Éire Óg defeated the North Clare side 0-9 0-6 at the end of October in last year’s decider. While Ennistymon’s style of play saw them amass a band of critics, not even the most dissenting of these would have predicted they would be fighting for survival instead of vying to lift the Jack Daly.
Mark Shanahan pulled no punches when looking back on the year. “We’re here because we deserved to be, we accept that completely, the reality for everyone in Clare is with twelve teams in the competition if you under-perform you lose and that is a sign of a very competitive tournament, you won’t win if you dip because it is that tight, we were here on merit but our backs were to the wall and we had to show character and desire but we showed it in abundance”.
What caused the poor performances will require a more introspective analysis, he admitted. “It’s something we’re going to have to do a deep dive on, there’s numerous things rather than one simple thing which led us to here, I’d imagine it’s a reality check for all of us, you say you might learn when you’re winning games but you won’t do that deep dive which you do when you lose, it was a reality check for everyone involved, massive learnings and we will learn”.
He was quick to admit that Ennistymon only edged out of their group last year in additional time when defeating Doonbeg in Miltown Malbay. “We know last year we only edged it out of the group, there’s nothing there, it’s fine margins and I think the overall thing is that is a strong competitions when the margins are that fine. We’ve big learnings but relief today”.
Despite not scoring for the final fourteen minutes, they still recorded a 1-8 0-9 win over Corofin to seal their status. Speaking to The Clare Echo in the aftermath of this, Mark indicated how it felt, “Relief is the big emotion, we upped our game in a big way today, I was seriously happy with our workrate because it was back to where it needed to be and more, the control was there, these games with the amount that is at stake and the tension it might not be free flowing but there was a lot to like about us today. It’s not where we want to be, it is relief but disappointment that we’ve no more football”.

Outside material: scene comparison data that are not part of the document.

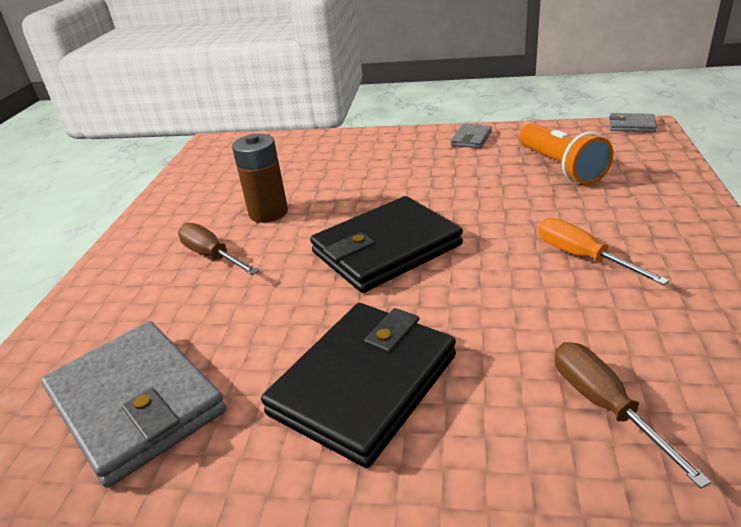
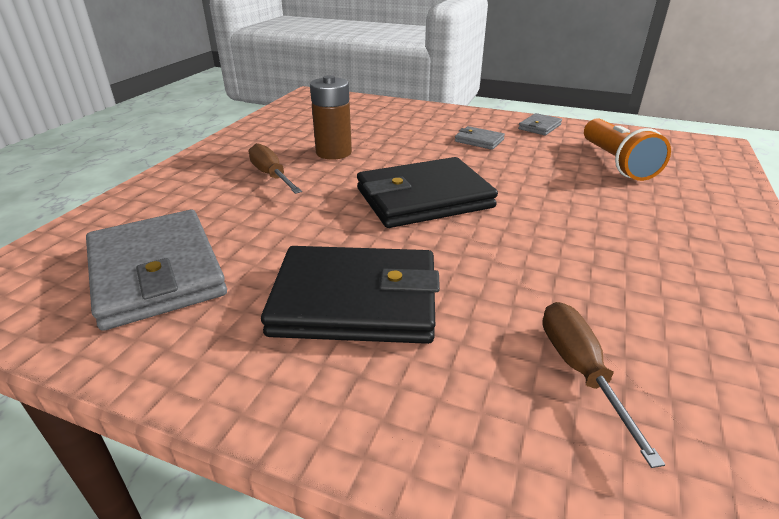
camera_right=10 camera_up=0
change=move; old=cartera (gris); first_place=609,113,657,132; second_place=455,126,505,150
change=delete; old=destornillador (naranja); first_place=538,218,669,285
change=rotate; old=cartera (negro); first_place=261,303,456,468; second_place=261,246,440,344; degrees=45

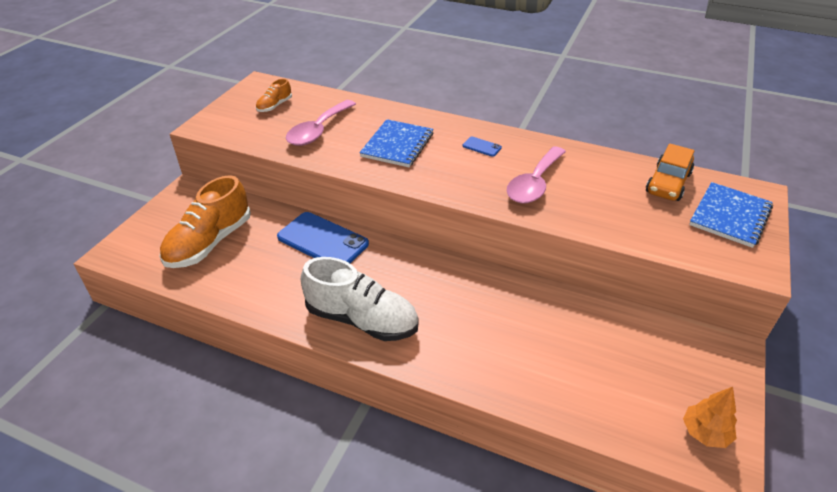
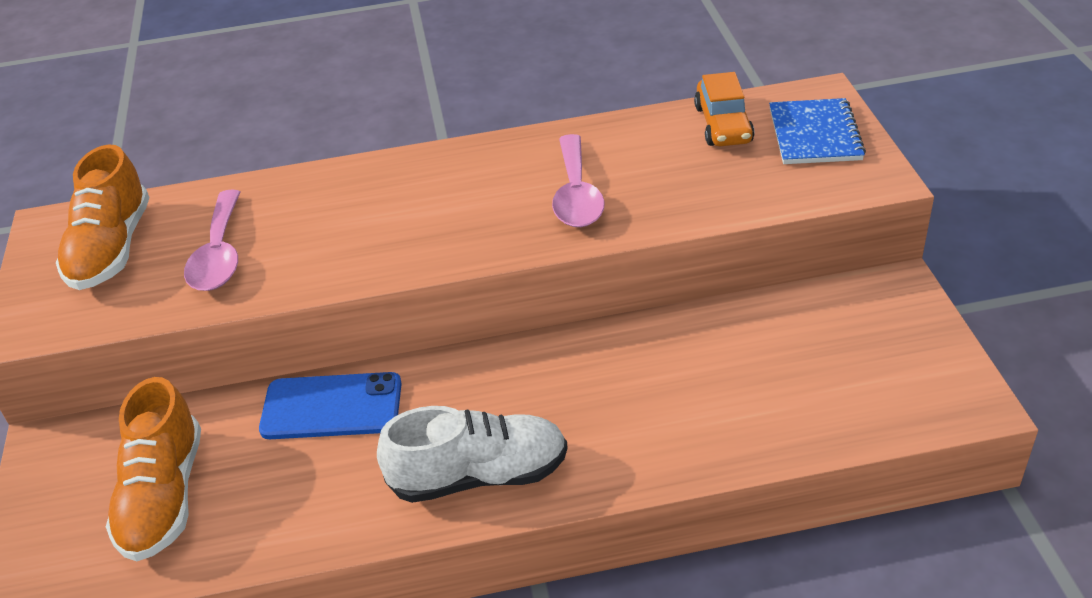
camera_right=-30 camera_up=0
change=resize; old=zapato (naranja); first_place=256,78,292,112; second_place=56,144,150,290; factor=2.08
change=delete; old=cuaderno (azul); first_place=359,119,433,167
change=delete; old=móvil (azul); first_place=463,137,502,157
change=delete; old=árbol (naranja); first_place=683,387,737,448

Two turning points helped to decide the game, first a Noel Sexton save from Cillian McGroary on fifty three minutes. “He’s been around the block a fair bit, he is a great aul soldier for us, it wasn’t his first time coming up trumps for us,” Shanahan said of the custodian.
Prior to this, David Fitzgerald netted the all-important goal with Éanna Rouine providing the assist, in the process he double-hopped the ball but this wasn’t caught by the match officials. “I genuinely didn’t see it, all I know is it was super play from Éanna Rouine and super from Fitzy, I think we edged it today, I didn’t see it from where I was I’m not pulling an Arsene Wenger on it, I didn’t see it but it was great play, we countered very quick”.
Shanahan continued, “There was a lot riding on it, we could tell in the lead up to it that the heads were right, they were very controlled with a lot at stake, they showed a good ability to play under pressure and the workrate was phenomenal”.
As a management team, he said that he, Brendan ‘Beano’ Rouine, John McInerney, Brian Conway and coach Ger Quinlan didn’t let nerves become too much a factor for the relegation game. “Don’t get me wrong there was a lot at stake but we’re around the block a few times, we know the drill”.